▶ Data supplied:
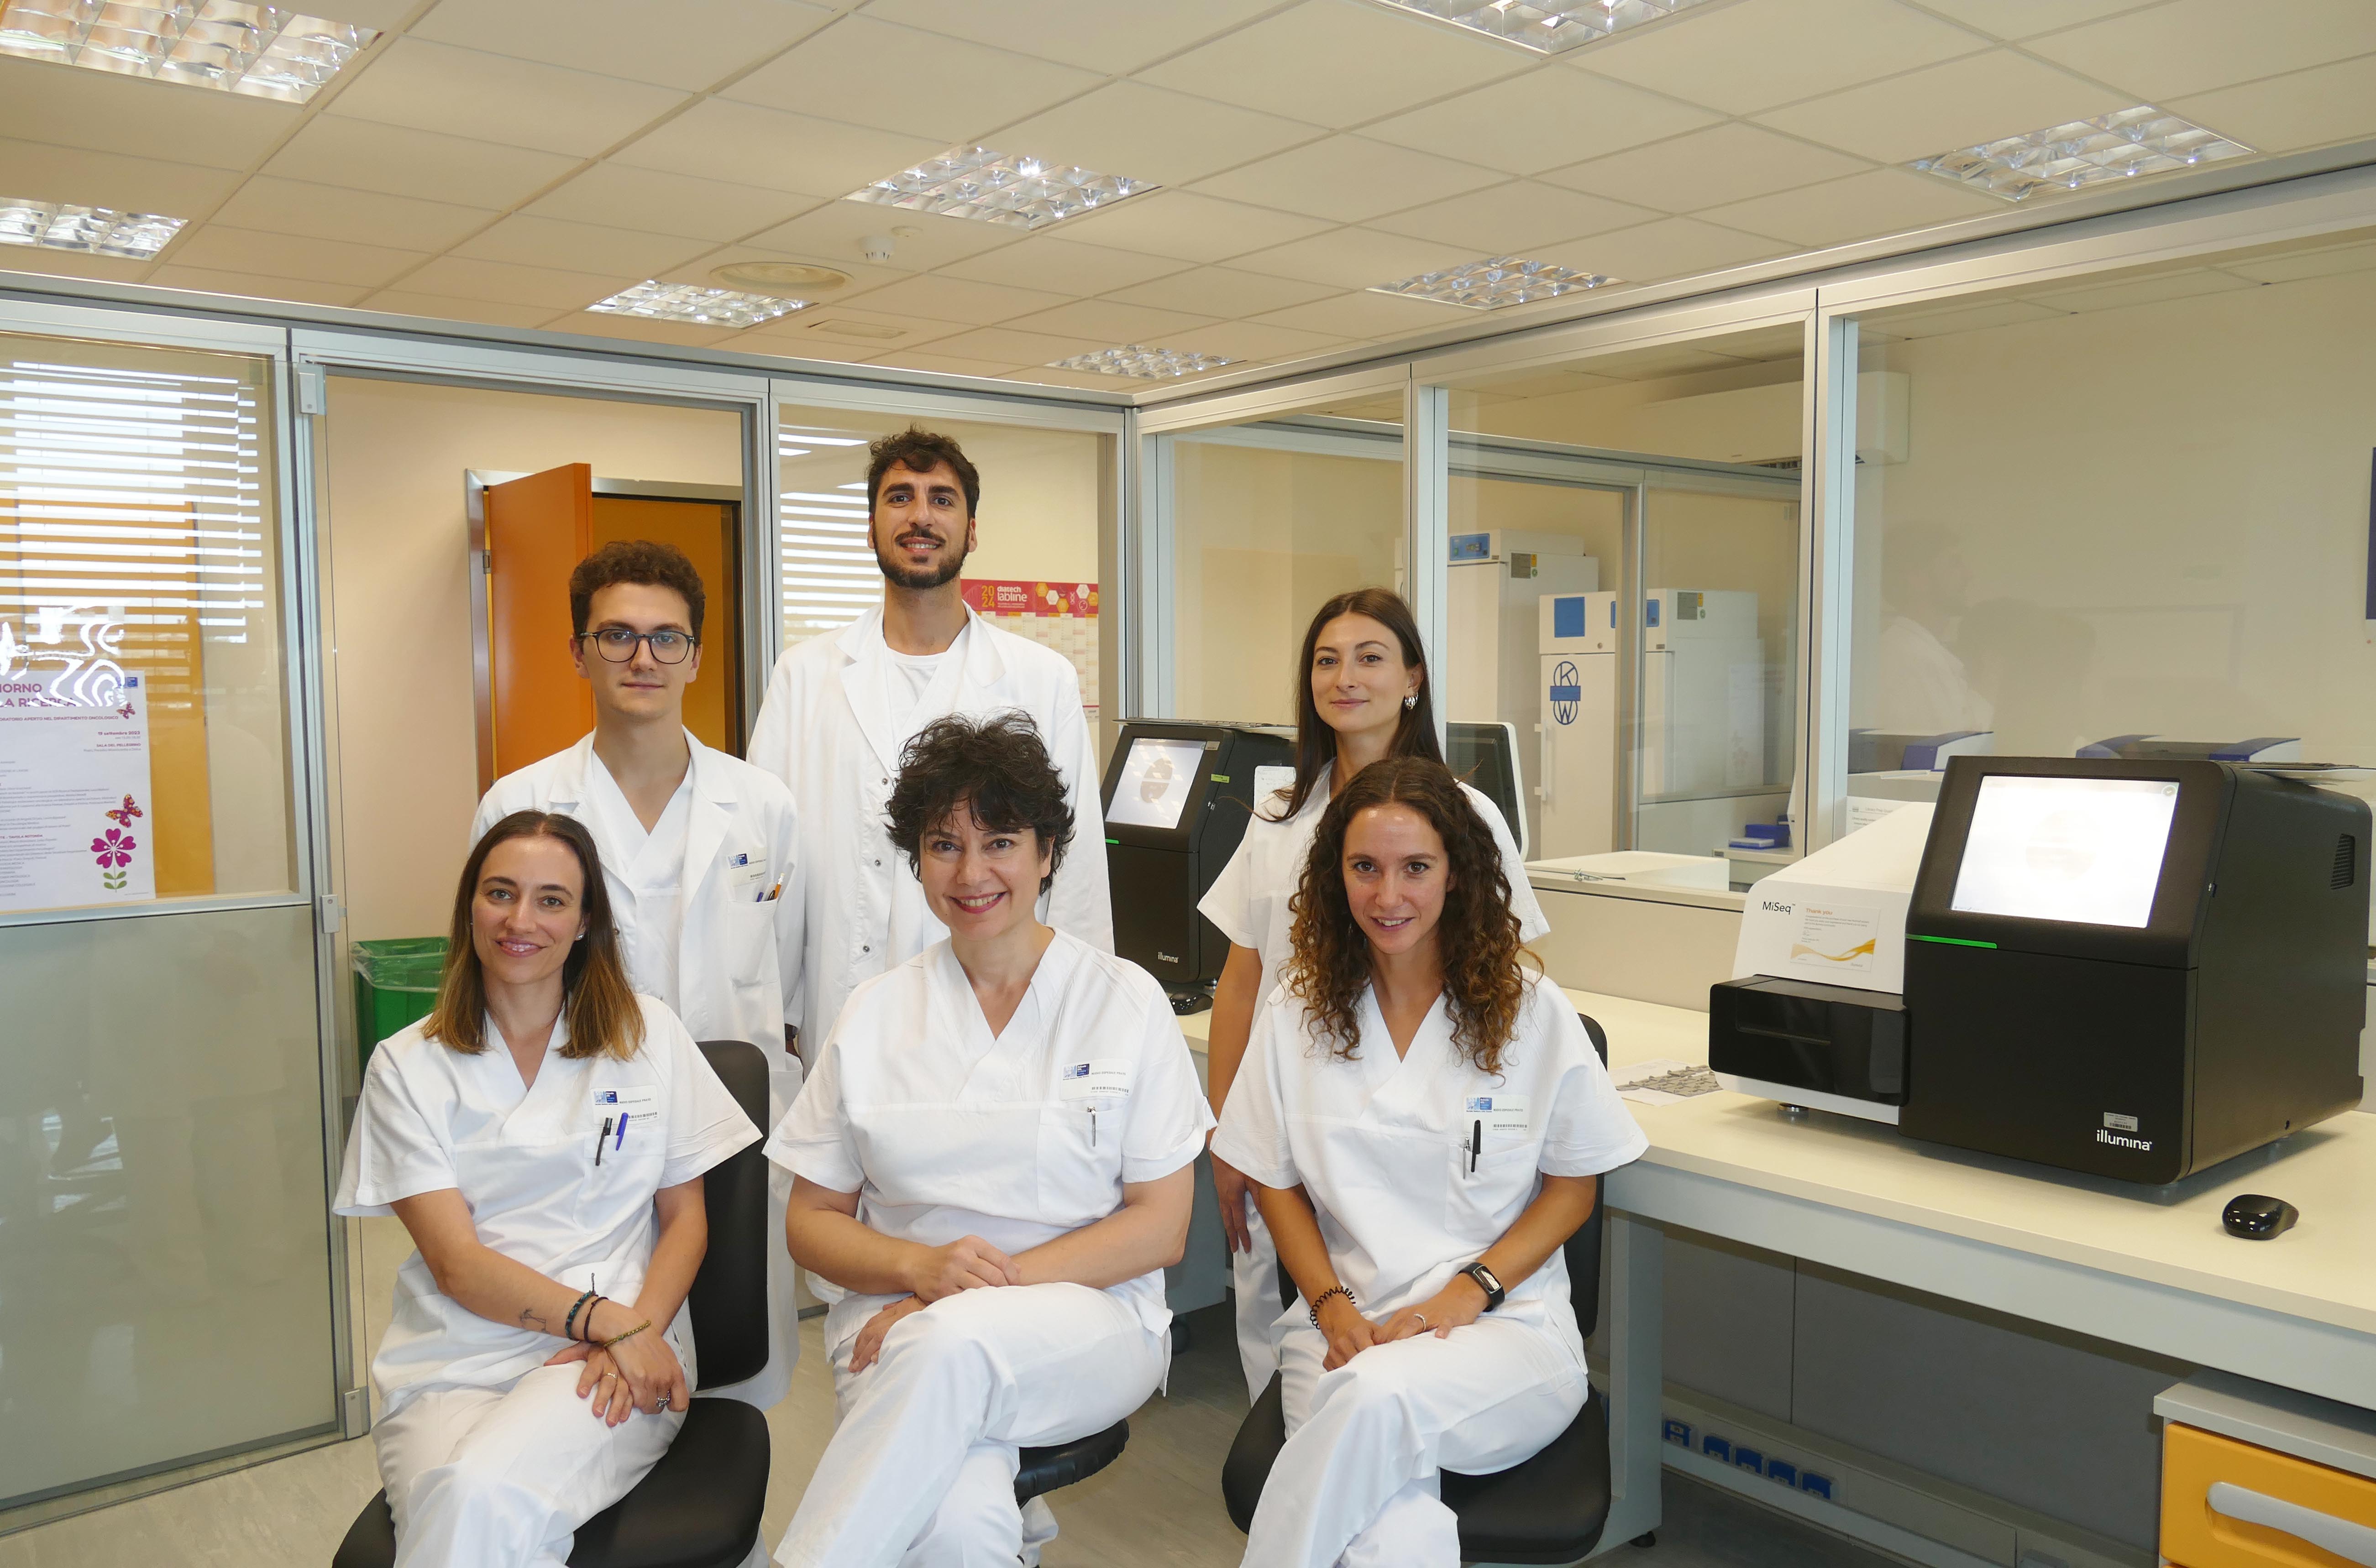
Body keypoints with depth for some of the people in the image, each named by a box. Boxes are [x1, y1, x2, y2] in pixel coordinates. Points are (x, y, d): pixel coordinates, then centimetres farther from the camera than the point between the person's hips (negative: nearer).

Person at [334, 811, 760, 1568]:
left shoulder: (649, 1035, 10)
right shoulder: (408, 1067, 8)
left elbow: (685, 1218, 9)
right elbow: (456, 1262, -2)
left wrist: (639, 1327, -11)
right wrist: (603, 1320, -16)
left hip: (619, 1363, 0)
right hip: (453, 1365, 0)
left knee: (484, 1493, -30)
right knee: (457, 1499, -32)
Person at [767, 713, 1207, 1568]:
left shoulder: (1126, 1002, 2)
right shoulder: (875, 1013, 8)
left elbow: (1162, 1227, -2)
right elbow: (812, 1221, 9)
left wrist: (994, 1283, -14)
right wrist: (922, 1266, -12)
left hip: (1086, 1319, 0)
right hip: (901, 1321, 1)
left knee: (951, 1344, -34)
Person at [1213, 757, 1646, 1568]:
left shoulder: (1531, 1012, 1)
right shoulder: (1297, 1014, 6)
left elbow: (1574, 1186, 6)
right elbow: (1277, 1183, 11)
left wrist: (1466, 1293, -9)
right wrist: (1333, 1307, -6)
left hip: (1507, 1327, 0)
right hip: (1346, 1329, 1)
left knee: (1380, 1394, -35)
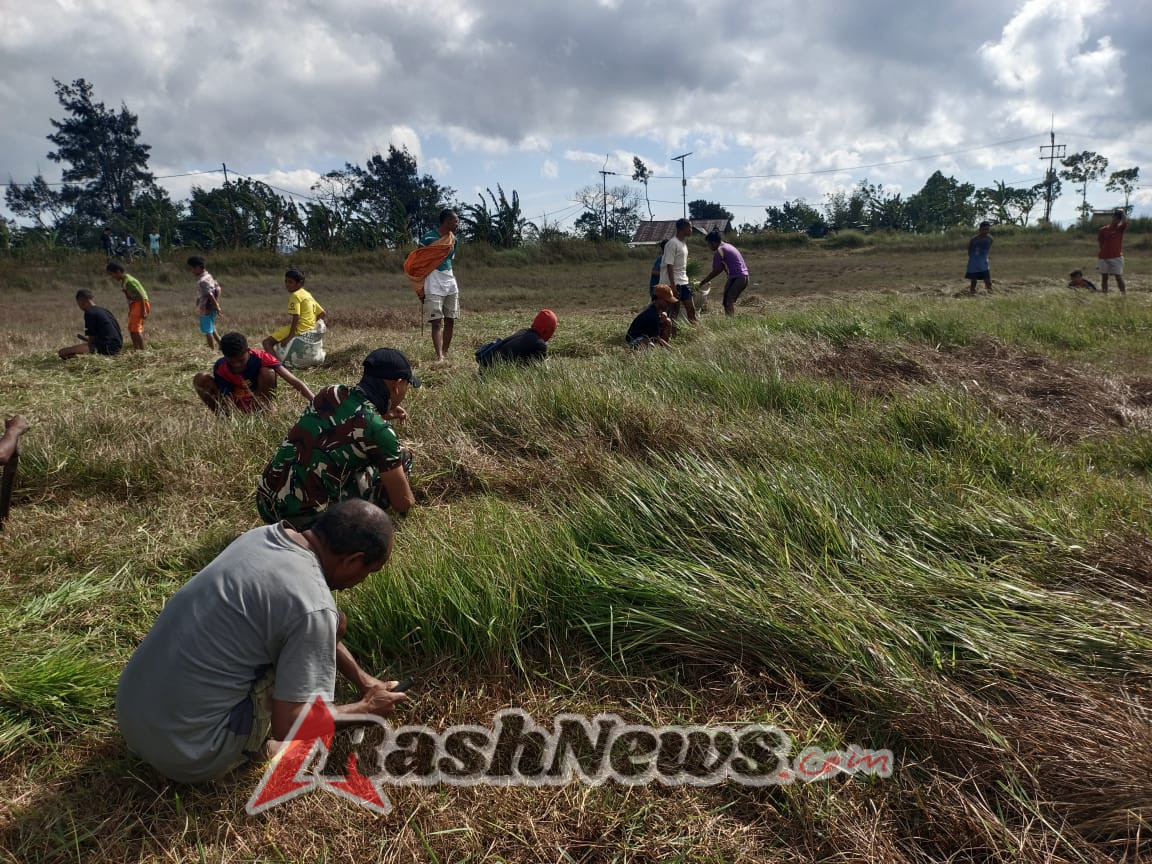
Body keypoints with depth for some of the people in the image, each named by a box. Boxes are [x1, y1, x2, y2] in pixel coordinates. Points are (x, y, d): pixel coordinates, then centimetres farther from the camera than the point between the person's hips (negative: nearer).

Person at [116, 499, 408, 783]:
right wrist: (365, 708, -1)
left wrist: (362, 679, 19)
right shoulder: (312, 605, -23)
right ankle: (254, 746, 8)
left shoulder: (262, 535, 2)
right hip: (188, 754, -7)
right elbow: (290, 728, -17)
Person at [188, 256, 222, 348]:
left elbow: (210, 295, -25)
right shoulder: (208, 276, 8)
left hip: (206, 309, -9)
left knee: (208, 331, 2)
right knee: (211, 330, 21)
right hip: (211, 308, 9)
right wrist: (217, 302, 9)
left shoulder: (202, 281, -22)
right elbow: (217, 288, 13)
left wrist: (216, 306, -18)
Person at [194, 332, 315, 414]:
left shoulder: (261, 358, -24)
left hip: (258, 404, -1)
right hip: (236, 406, 1)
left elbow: (294, 381, -31)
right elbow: (227, 400, -18)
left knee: (268, 372, -30)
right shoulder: (220, 368, -19)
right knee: (201, 379, -21)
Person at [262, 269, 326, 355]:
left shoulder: (295, 295, -11)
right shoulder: (308, 295, 16)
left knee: (267, 342, -10)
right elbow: (321, 313, 18)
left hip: (299, 329, -10)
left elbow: (296, 317, -21)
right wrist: (314, 328, 20)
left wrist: (290, 336, -23)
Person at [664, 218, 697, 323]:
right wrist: (673, 286, -21)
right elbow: (669, 266, -17)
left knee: (691, 309, 7)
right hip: (675, 283, -9)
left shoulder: (683, 243, 14)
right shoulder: (672, 243, -13)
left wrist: (687, 281, 17)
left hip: (684, 282, 9)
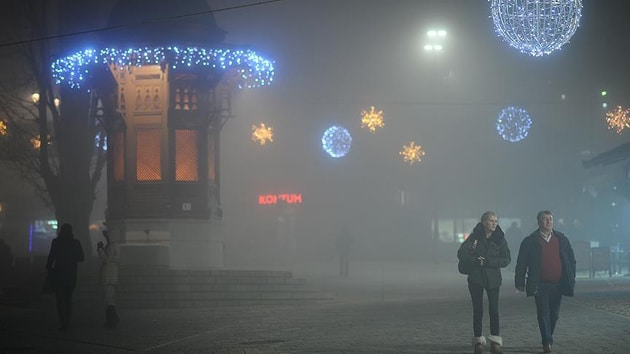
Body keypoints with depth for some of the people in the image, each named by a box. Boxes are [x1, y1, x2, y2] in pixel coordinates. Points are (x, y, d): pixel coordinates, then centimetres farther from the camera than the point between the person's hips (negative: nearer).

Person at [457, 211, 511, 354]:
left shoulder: (500, 239, 0)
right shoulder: (475, 237, -2)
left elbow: (506, 259, -5)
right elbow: (461, 253, -8)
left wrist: (488, 262, -16)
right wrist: (476, 261, -20)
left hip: (493, 279, 0)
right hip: (476, 278, 0)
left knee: (494, 310, -6)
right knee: (478, 310, 2)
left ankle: (495, 342, -1)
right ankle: (478, 341, 10)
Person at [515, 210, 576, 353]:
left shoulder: (561, 239, 9)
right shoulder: (530, 241, 0)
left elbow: (571, 260, 12)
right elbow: (521, 263, 1)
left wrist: (571, 279, 6)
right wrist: (520, 282, -2)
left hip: (557, 284, 3)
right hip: (540, 285, -3)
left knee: (554, 313, 10)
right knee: (543, 313, -6)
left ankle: (548, 337, 29)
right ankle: (547, 342, -5)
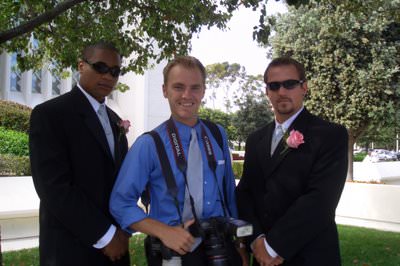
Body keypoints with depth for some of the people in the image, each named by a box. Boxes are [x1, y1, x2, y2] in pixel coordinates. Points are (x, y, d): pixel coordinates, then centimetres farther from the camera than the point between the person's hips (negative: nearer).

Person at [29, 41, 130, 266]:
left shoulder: (115, 120, 12)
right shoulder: (49, 114, -10)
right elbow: (54, 187, -18)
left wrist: (124, 229, -3)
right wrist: (104, 235, -16)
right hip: (71, 247, -6)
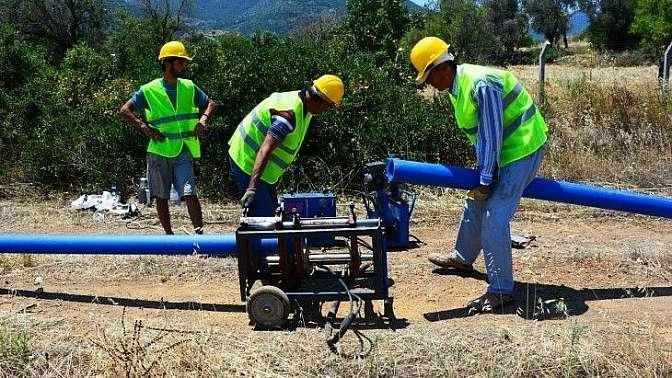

▶ Exercise objective: Leave the pictures out and reproduce all of the records exactly.

▶ Task answer:
Body keypoints with depth for some of the people in the image, each named by a box. Boxes are [x1, y1, x2, y2] in pixel coordinates. Points are (x, y, d): pixel coordinates, then centimetres farther from the camera than the point between the person's hips (negative: nearer).

Person at [334, 811, 760, 1568]:
left shoulder: (649, 1035, 10)
right shoulder: (408, 1067, 8)
left elbow: (685, 1218, 9)
right elbow: (456, 1262, -2)
left wrist: (639, 1327, -11)
right wrist: (603, 1320, -16)
left hip: (619, 1363, 0)
right hip: (453, 1365, 0)
left knee: (484, 1493, -30)
right knee: (457, 1499, -32)
Person at [767, 713, 1207, 1568]:
left shoulder: (1126, 1002, 2)
right shoulder: (875, 1013, 8)
left elbow: (1162, 1227, -2)
right elbow: (812, 1221, 9)
left wrist: (994, 1283, -14)
right wrist: (922, 1266, -12)
left hip: (1086, 1319, 0)
right hip: (901, 1321, 1)
left knee: (951, 1344, -34)
Person at [1213, 757, 1646, 1568]:
left shoulder: (1531, 1012, 1)
right shoulder: (1297, 1014, 6)
left elbow: (1574, 1186, 6)
right elbow: (1277, 1183, 11)
left wrist: (1466, 1293, -9)
right wrist: (1333, 1307, -6)
left hip: (1507, 1327, 0)
right hip: (1346, 1329, 1)
left knee: (1380, 1394, -35)
Body keypoints with depth for some of the people in the image, each named by a box. Boxes are [x1, y1, x2, y2] in pixel coordinates. Points are (x, y, d): pixel coordinates, then centimetres farther from the camera than the point between the person's hips (negative: nearer).

Person at [116, 499, 408, 783]:
right wrist: (365, 708, -1)
left wrist: (362, 679, 19)
right shoulder: (312, 605, -23)
right ankle: (254, 746, 8)
left shoulder: (262, 535, 2)
right hip: (188, 754, -7)
right elbow: (290, 728, -17)
Person at [188, 256, 222, 348]:
left elbow: (210, 295, -25)
right shoulder: (208, 276, 8)
left hip: (206, 309, -9)
left knee: (208, 331, 2)
right knee: (211, 330, 21)
right hip: (211, 308, 9)
right wrist: (217, 302, 9)
left shoulder: (202, 281, -22)
right elbow: (217, 288, 13)
left wrist: (216, 306, -18)
Person at [194, 332, 315, 414]:
left shoulder: (261, 358, -24)
left hip: (258, 404, -1)
right hip: (236, 406, 1)
left elbow: (294, 381, -31)
right elbow: (227, 400, -18)
left knee: (268, 372, -30)
right shoulder: (220, 368, -19)
right knee: (201, 379, -21)
Person at [262, 269, 326, 355]:
left shoulder: (295, 295, -11)
right shoulder: (308, 295, 16)
left knee: (267, 342, -10)
right elbow: (321, 313, 18)
left hip: (299, 329, -10)
left elbow: (296, 317, -21)
right wrist: (314, 328, 20)
left wrist: (290, 336, -23)
Person at [664, 218, 697, 323]:
right wrist: (673, 286, -21)
right elbow: (669, 266, -17)
left knee: (691, 309, 7)
right hip: (675, 283, -9)
left shoulder: (683, 243, 14)
right shoulder: (672, 243, -13)
left wrist: (687, 281, 17)
left hip: (684, 282, 9)
Body keypoints with depth for some of the people in the image, each named by a box. Boxes are [x1, y1, x2, y2] in pixel coordinates. Points are (x, y, d): pixel coordinates, then centimetres farther from the camera than the point between the person's hips (negative: nearer).

Person at [457, 211, 511, 354]:
left shoulder: (500, 239, 0)
right shoulder: (475, 237, -2)
left elbow: (506, 259, -5)
right elbow: (461, 253, -8)
left wrist: (488, 262, -16)
right wrist: (476, 261, -20)
left hip: (493, 279, 0)
right hip: (476, 278, 0)
left knee: (494, 310, -6)
right knee: (478, 310, 2)
left ankle: (495, 342, -1)
right ankle: (478, 341, 10)
Person at [515, 210, 576, 353]:
left shoulder: (561, 239, 9)
right shoulder: (530, 241, 0)
left elbow: (571, 260, 12)
right elbow: (521, 263, 1)
left wrist: (571, 279, 6)
right wrist: (520, 282, -2)
left hip: (557, 284, 3)
right hip: (540, 285, -3)
left knee: (554, 313, 10)
right knee: (543, 313, -6)
left ankle: (548, 337, 29)
right ankle: (547, 342, -5)
Body keypoints with depth for some of the people in the image, each named by a box. Boxes are [x1, y1, x2, y2] in pixel coordinates. Points are (x, y, d): pixel coordinates, then centimetres farther from the camera than the point between the person's hips (negative: nearer).

Person at [29, 41, 130, 266]:
left shoulder: (115, 120, 12)
right shoulder: (49, 114, -10)
right elbow: (54, 187, -18)
left wrist: (124, 229, -3)
right wrist: (104, 235, -16)
right hip: (71, 247, -6)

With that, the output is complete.